> What you should do: Apart from the pictures, every line below is to be set down exactly.

> Provided records:
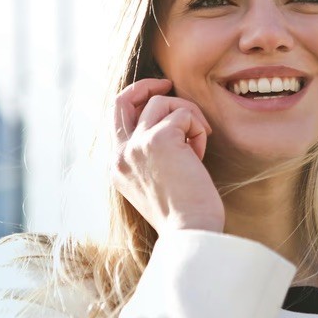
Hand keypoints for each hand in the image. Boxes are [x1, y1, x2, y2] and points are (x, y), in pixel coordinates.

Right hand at [111, 78, 223, 234]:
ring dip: (188, 116)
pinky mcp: (159, 139)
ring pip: (162, 103)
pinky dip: (198, 128)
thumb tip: (169, 124)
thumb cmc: (184, 214)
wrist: (190, 233)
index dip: (137, 100)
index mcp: (117, 167)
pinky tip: (200, 154)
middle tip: (169, 84)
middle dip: (147, 85)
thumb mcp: (156, 182)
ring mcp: (136, 145)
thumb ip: (151, 155)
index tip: (159, 96)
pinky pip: (184, 114)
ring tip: (198, 143)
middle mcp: (120, 154)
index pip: (117, 118)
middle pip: (123, 99)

> Answer below:
Hand keypoints for each hand in the image. Boxes are [x1, y1, x2, y2] and points are (x, y), in pixel coordinates.

Right hand at [111, 78, 223, 234]:
ring dip: (188, 116)
pinky mcp: (159, 139)
ring pip: (162, 103)
pinky dip: (198, 128)
thumb tip: (169, 124)
thumb cmc: (184, 214)
wrist: (190, 233)
index dip: (137, 100)
index mcp: (117, 167)
pinky tip: (200, 154)
middle tip: (169, 84)
middle dip: (147, 85)
thumb mcp: (156, 182)
ring mcp: (136, 145)
thumb ip: (151, 155)
index tip: (159, 96)
pinky pip: (184, 114)
ring tip: (198, 143)
middle mcp: (120, 154)
index pip: (117, 118)
middle pip: (123, 99)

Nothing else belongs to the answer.